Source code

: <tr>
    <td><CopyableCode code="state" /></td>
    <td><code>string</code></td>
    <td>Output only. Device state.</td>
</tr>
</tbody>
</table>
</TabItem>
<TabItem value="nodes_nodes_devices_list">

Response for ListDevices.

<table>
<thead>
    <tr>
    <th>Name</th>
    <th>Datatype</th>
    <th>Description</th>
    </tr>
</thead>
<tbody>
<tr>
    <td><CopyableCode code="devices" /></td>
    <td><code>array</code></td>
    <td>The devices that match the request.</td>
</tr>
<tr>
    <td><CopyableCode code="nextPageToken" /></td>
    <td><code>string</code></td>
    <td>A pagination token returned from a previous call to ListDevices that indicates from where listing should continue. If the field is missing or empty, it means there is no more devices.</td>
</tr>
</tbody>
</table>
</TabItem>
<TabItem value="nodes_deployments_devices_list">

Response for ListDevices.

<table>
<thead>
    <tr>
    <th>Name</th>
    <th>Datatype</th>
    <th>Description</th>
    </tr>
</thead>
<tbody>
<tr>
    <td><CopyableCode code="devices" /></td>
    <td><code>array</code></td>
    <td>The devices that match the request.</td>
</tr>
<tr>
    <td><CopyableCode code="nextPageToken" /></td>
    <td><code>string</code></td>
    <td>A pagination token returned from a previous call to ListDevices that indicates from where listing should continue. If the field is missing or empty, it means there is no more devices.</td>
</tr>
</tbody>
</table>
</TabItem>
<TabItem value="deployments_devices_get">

Exercise instructions
Exactly as shown above, write out all the records.

Response to the task
Source code

: <tr>
    <td><CopyableCode code="state" /></td>
    <td><code>string</code></td>
    <td>Output only. Device state.</td>
</tr>
</tbody>
</table>
</TabItem>
<TabItem value="nodes_nodes_devices_list">

Response for ListDevices.

<table>
<thead>
    <tr>
    <th>Name</th>
    <th>Datatype</th>
    <th>Description</th>
    </tr>
</thead>
<tbody>
<tr>
    <td><CopyableCode code="devices" /></td>
    <td><code>array</code></td>
    <td>The devices that match the request.</td>
</tr>
<tr>
    <td><CopyableCode code="nextPageToken" /></td>
    <td><code>string</code></td>
    <td>A pagination token returned from a previous call to ListDevices that indicates from where listing should continue. If the field is missing or empty, it means there is no more devices.</td>
</tr>
</tbody>
</table>
</TabItem>
<TabItem value="nodes_deployments_devices_list">

Response for ListDevices.

<table>
<thead>
    <tr>
    <th>Name</th>
    <th>Datatype</th>
    <th>Description</th>
    </tr>
</thead>
<tbody>
<tr>
    <td><CopyableCode code="devices" /></td>
    <td><code>array</code></td>
    <td>The devices that match the request.</td>
</tr>
<tr>
    <td><CopyableCode code="nextPageToken" /></td>
    <td><code>string</code></td>
    <td>A pagination token returned from a previous call to ListDevices that indicates from where listing should continue. If the field is missing or empty, it means there is no more devices.</td>
</tr>
</tbody>
</table>
</TabItem>
<TabItem value="deployments_devices_get">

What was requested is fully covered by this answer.